After spending his youth as part of the counterculture and social justice movements, Phil eventually attends and graduates from Princeton University, and then Harvard Law School. In 1969, Phil met his wife, Vivian Banks, and the two of them were engaged on Soul Train (revealed during a flashback on the November 7, 1994 episode). During that year, they gave birth to their first daughter and child, Hilary Banks, and on August 4, 1974, five years later, Phil and Vivian gave birth to their second child, and their first son, Carlton Banks who turned out to be very intelligent. The Banks family moved to a run-down Los Angeles neighborhood, and in 1979, the third child, Ashley Banks, was born. Phil by this time had become a wealthy lawyer, with the family living in a mansion in Bel-Air, and in 1990 his nephew Will had moved in with the Banks family.

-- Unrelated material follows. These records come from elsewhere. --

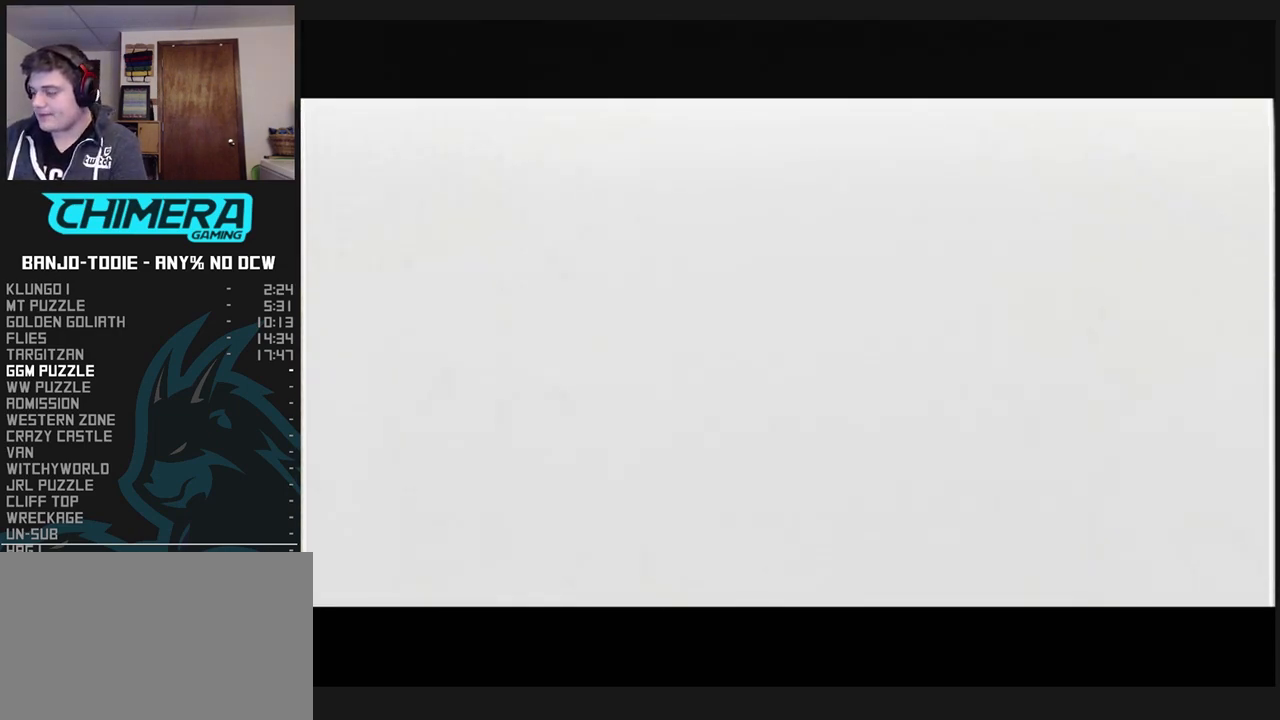
{"dt_ms": 500, "buttons": ["A", "B", "L1"], "left_stick": "center", "events": []}
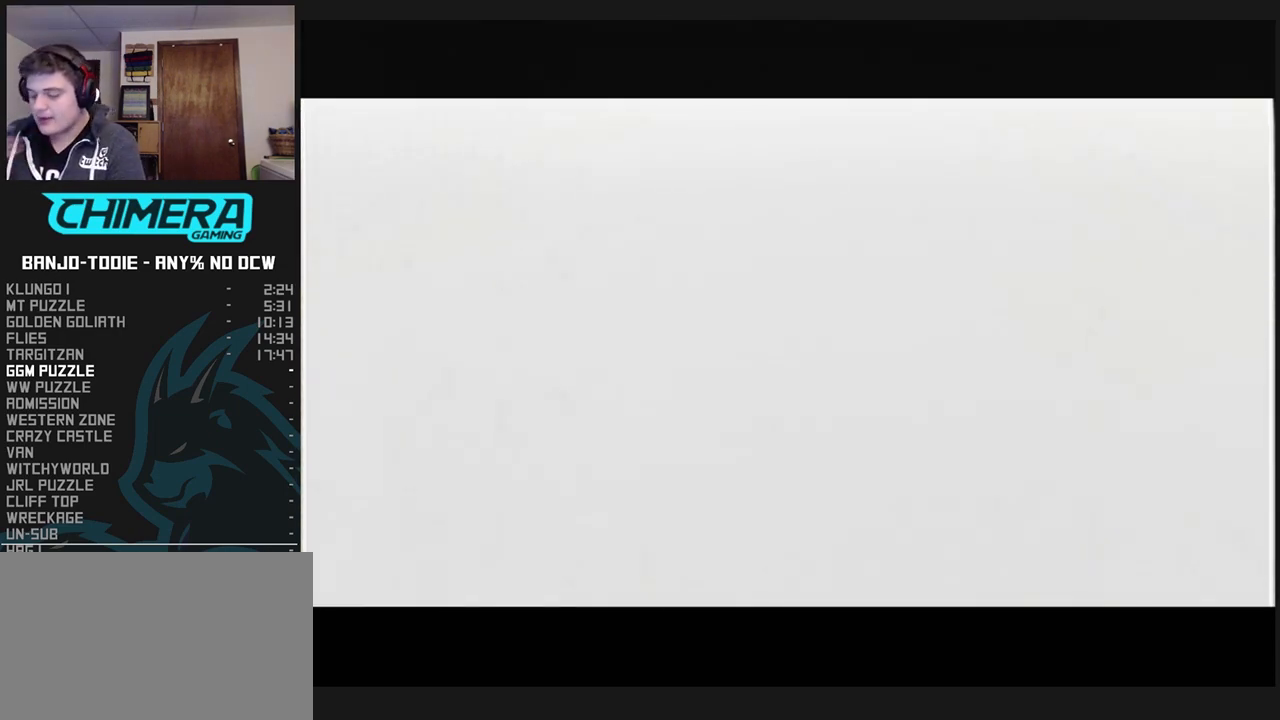
{"dt_ms": 500, "buttons": ["A", "B", "L1"], "left_stick": "center", "events": []}
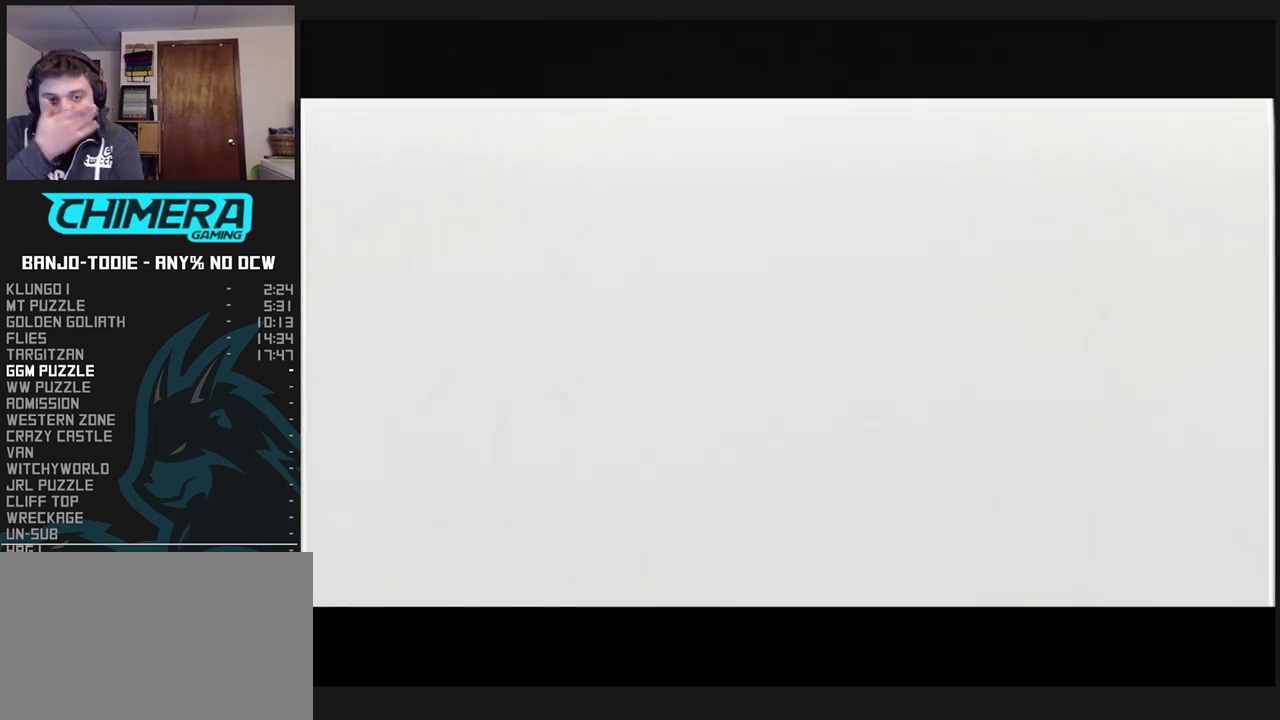
{"dt_ms": 500, "buttons": ["A", "B", "L1"], "left_stick": "center", "events": []}
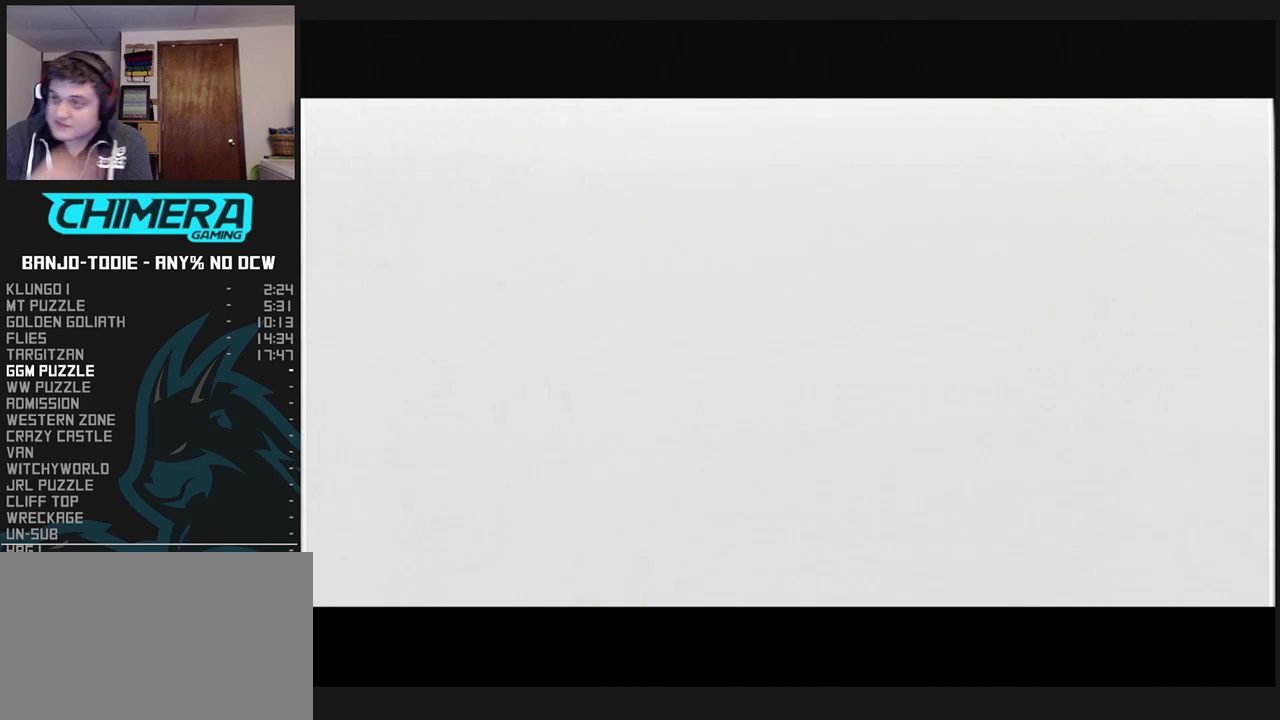
{"dt_ms": 500, "buttons": ["L1"], "left_stick": "center", "events": [[300, "A", "up"], [300, "B", "up"]]}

In the fall of 1992, Phil discovers that Vivian was pregnant with her fourth child, and in 1993 she gave birth to Nicholas Andrew Banks. In the final episode of the series, Will, who is remaining in Los Angeles to attend college, frets about losing the relationship that they have developed, but Phil assures him, "You are my son, end of story".

===Superior Court judge===
In the November 16, 1992 episode "Asses to Ashes", Phil's rival Judge Carl Robertson (Sherman Hemsley) had beaten him to the post of Superior Court judge in a landslide vote. The whole Banks family went to City Hall to congratulate Carl, where Will confronted him regarding over-the-top foul play Robertson made against Phil during the campaign. Will went as far to say, "You can just drop dead!" - ironically, Judge Robertson suddenly dies of a massive heart attack seconds later, and after the funeral the governor appointed Phil to the post of Superior Court judge, where he remained for the rest of the series run.

In the final series ending, Phil moves back to the East Coast with his youngest son, Nicky, and wife Vivian.

==Reception==
The character was ranked number 34 in TV Guides "50 Greatest TV Dads of All Time".

The role was noted to be Avery's most famous. The cast of the series honored Avery in their 2020 reunion with a collection of clips of the character's best moments on the show.